A 2-stream radiative transfer equation is solved to calculate heating rates due to gaseous absorption CO2 and H2O and aerosol extinction from dust and water ice particles. Gaseous opacities are calculated using the correlated k method, and Rayleigh scattering is calculated for CO2. Mie theory is used to calculate extinction efficiencies and scattering properties for aerosols, assuming a log-normal size distribution. Ice is assumed to have a core-mantle structure, with refractive indices for dust taken from Wolff (2010), and ice from Warren (1984). The optical properties are used in a two-stream code to calculate fluxes, and heating rates are computed from the flux divergences.

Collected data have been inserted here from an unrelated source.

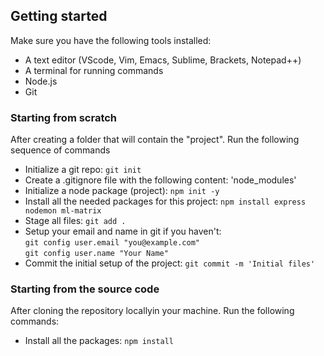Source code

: ## Getting started

Make sure you have the following tools installed:
- A text editor (VScode, Vim, Emacs, Sublime, Brackets, Notepad++)
- A terminal for running commands
- Node.js
- Git

### Starting from scratch

After creating a folder that will contain the "project". Run the following sequence of commands
- Initialize a git repo: `git init`
- Create a .gitignore file with the following content: 'node_modules'
- Initialize a node package (project): `npm init -y`
- Install all the needed packages for this project: `npm install express nodemon ml-matrix`
- Stage all files: `git add .`
- Setup your email and name in git if you haven't:  
`git config user.email "you@example.com"`  
`git config user.name "Your Name"`
- Commit the initial setup of the project: `git commit -m 'Initial files'`

### Starting from the source code

After cloning the repository locallyin your machine. Run the following commands:
- Install all the packages: `npm install`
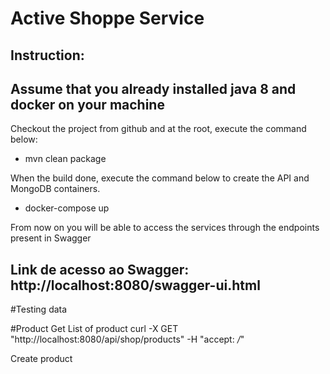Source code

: # Active Shoppe Service

## Instruction:

## Assume that you already installed java 8 and docker on your machine
Checkout the project  from github and at the root, execute the command below:

- mvn clean package

When the build done, execute the command below to create the API and MongoDB containers.
- docker-compose up


From now on you will be able to access the services through the endpoints present in Swagger
## Link de acesso ao Swagger: http://localhost:8080/swagger-ui.html

#Testing  data

#Product
Get List of product
curl -X GET "http://localhost:8080/api/shop/products" -H "accept: */*"


Create product

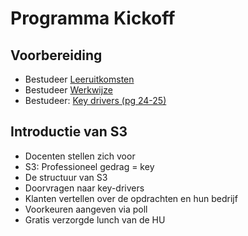 # Programma Kickoff
## Voorbereiding
- Bestudeer [Leeruitkomsten](../../README.md)
- Bestudeer [Werkwijze](../../organisatorisch/README.md)
- Bestudeer: [Key drivers (pg 24-25)](../../onderwijsmateriaal/readers/reader-system-engineering.pdf)

## Introductie van S3
- Docenten stellen zich voor
- S3: Professioneel gedrag = key
- De structuur van S3
- Doorvragen naar key-drivers
- Klanten vertellen over de opdrachten en hun bedrijf
- Voorkeuren aangeven via poll
- Gratis verzorgde lunch van de HU
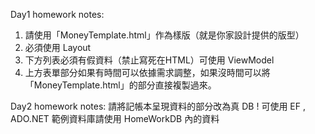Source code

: Day1 homework notes:

1. 請使用「MoneyTemplate.html」作為樣版（就是你家設計提供的版型）
2. 必須使用 Layout
3. 下方列表必須有假資料（禁止寫死在HTML）可使用 ViewModel
4. 上方表單部分如果有時間可以依據需求調整，如果沒時間可以將「MoneyTemplate.html」的部分直接複製過來。

Day2 homework notes:
請將記帳本呈現資料的部分改為真 DB !
可使用 EF , ADO.NET
範例資料庫請使用 HomeWorkDB 內的資料
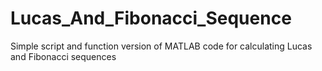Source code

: # Lucas_And_Fibonacci_Sequence
Simple script and function version of MATLAB code for calculating Lucas and Fibonacci sequences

There are 7 visible bands (0.4‐4.5 μm), and 5 IR bands (4.5‐1000 μm), or 8 IR bands (with an additional spectral resolution around 15 μm).

To properly extend the GCM vertical domain to the middle atmosphere the incorporation of Non-Local Thermodynamic Equilibrium (NLTE) heating (visible) and cooling (infrared) are needed. The NLTE solar heating rates correction is from Table 1 in López-Valverde et al. (1998). This table has been parameterized and is represented as a function which the LTE visible heating rates are multiplied by: 

f=(2.2E4*P)/(1+2.2E4*P); P is pressure in millibars  (Haberle et al. 1999)

The CO2 15-µm cooling parameterization is adapted from Bougher et al. (2006), which was based upon 1-D NLTE radiative transfer model calculations of Lopez-Valverde et al. (1998). The scheme utilizes a fixed reference atmosphere which will be replaced with calculated/updated chemistry from a photochemical scheme (see photochemistry section). The cooling LTE to NLTE transition occurs at 0.1 Pa.